Le premier long métrage de Michael Koch, « Marija », se déroule à Dortmund, dans le district de Nordstadt, quartier d’immigrants au taux de chômage élevé. Roumains, Bulgares et Roms y travaillent en général au noir, moins parce que leur situation en Allemagne est illégale que parce qu’ils ne trouvent tout simplement pas d’emploi. Ils louent donc leur force de travail pour 4 euros de l’heure comme journaliers, sur des chantiers ou ailleurs. Le réalisateur appelle cela « Arbeiterstrich » – jeu de mots sur la prostitution qui signifie littéralement que les ouvriers « font le trottoir ». Sa protagoniste, la jeune Ukrainienne Marija, voit plus grand.

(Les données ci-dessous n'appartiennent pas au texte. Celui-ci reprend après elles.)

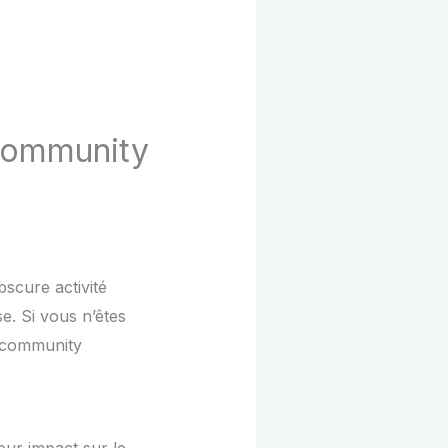
 community
scure activité
e. Si vous n’êtes
n community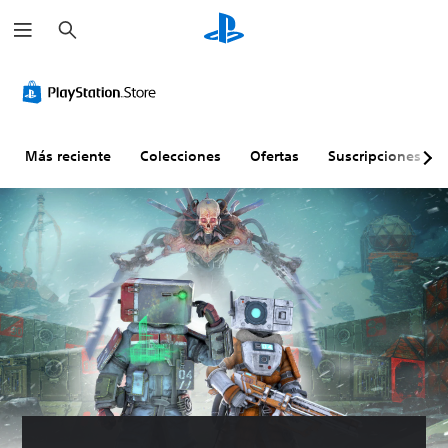
B
u
s
c
a
r
Más reciente
Colecciones
Ofertas
Suscripciones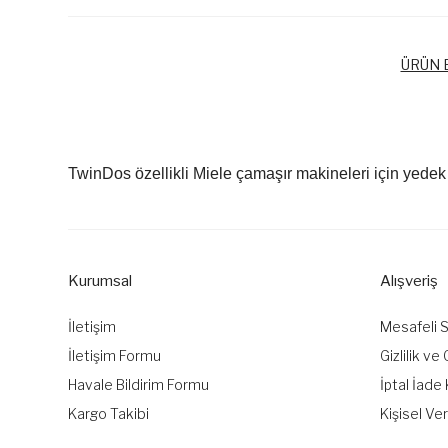
ÜRÜN B
TwinDos özellikli Miele çamaşır makineleri için yedek
Kurumsal
Alışveriş
İletişim
Mesafeli 
İletişim Formu
Gizlilik ve
Havale Bildirim Formu
İptal İade 
Kargo Takibi
Kişisel Ver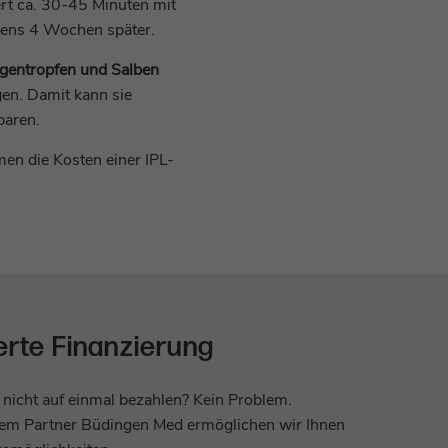
rt ca. 30-45 Minuten mit
tens 4 Wochen später.
entropfen und Salben
gen. Damit kann sie
paren.
n die Kosten einer IPL-
rte Finanzierung
nicht auf einmal bezahlen? Kein Problem.
em Partner Büdingen Med ermöglichen wir Ihnen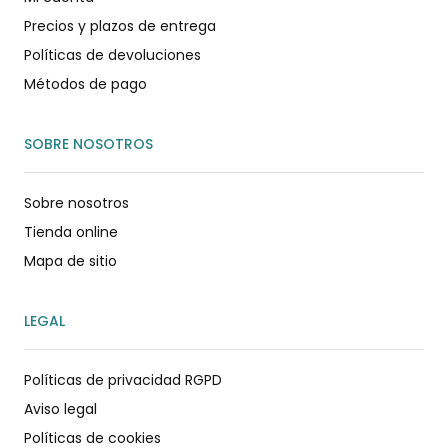
Precios y plazos de entrega
Políticas de devoluciones
Métodos de pago
SOBRE NOSOTROS
Sobre nosotros
Tienda online
Mapa de sitio
LEGAL
Políticas de privacidad RGPD
Aviso legal
Políticas de cookies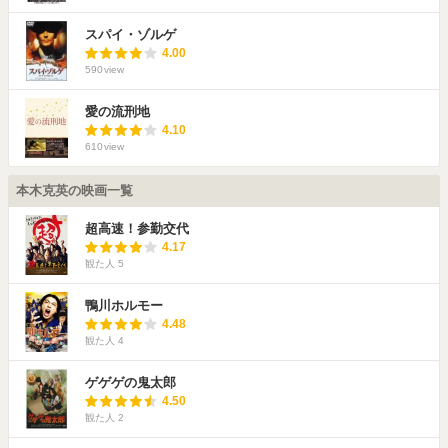
スパイ・ゾルゲ
4.00
590
view
愛の流刑地
4.10
610
view
本木克英の映画一覧
超高速！参勤交代
4.17
観た人
5
鴨川ホルモー
4.48
観た人
4
ゲゲゲの鬼太郎
4.50
観た人
2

Elle ne recule pas devant les affaires douteuses, dans l’espoir d’acheter sa liberté et d’ouvrir un jour son propre salon de coiffure. Michael Koch livre ce récit d’affirmation de soi de manière captivante, avec une précision documentaire, sans jamais tomber dans le kitsch social. Le réalisateur s’est pourtant heurté au scepticisme et au rejet de la population pendant ses repérages : trop d’équipes de télévision rôderaient déjà dans cette zone en difficulté. La confiance se mérite, souligne Michael Koch, en prenant son temps et en témoignant un intérêt réel.

Pour documenter son histoire, le jeune homme de 34 ans a voyagé à plusieurs reprises en Ukraine en 2010. Presque tous les jeunes rencontrés là-bas ne souhaitent qu’une chose : partir à l’ouest. Comme cette jeune femme qui part pour Dortmund, où leurs chemins se recroisent, lorsqu’il y fait des recherches. C’est aussi à Dortmund qu’il a trouvé la plupart des interprètes de cette coproduction helvético-allemande (Pandora Film, Hugofilm, WDR & Arte). Par contre, les acteurs principaux, la Russo-allemande Margarita Breitkreiz, et Georg Friedrich (qui campe « Aloys » dans le film du même nom de Tobias Nölle), sont issus de la Volksbühne de Berlin.

«Wild at Heart»

Michael Koch a grandi à Bâle, son accent en garde les traces. Il y retourne régulièrement depuis sa ville adoptive de Berlin, notamment pour des projets de théâtre : en 2009, dans le cadre des Theatertage Basel, il a développé et mis en scène une adaptation de « Wild at Heart » de David Lynch. Deux ans plus tard, il crée une coproduction avec la Kaserne Basel. Koch souhaite poursuivre son travail pour la scène en parallèle de son activité cinématographique.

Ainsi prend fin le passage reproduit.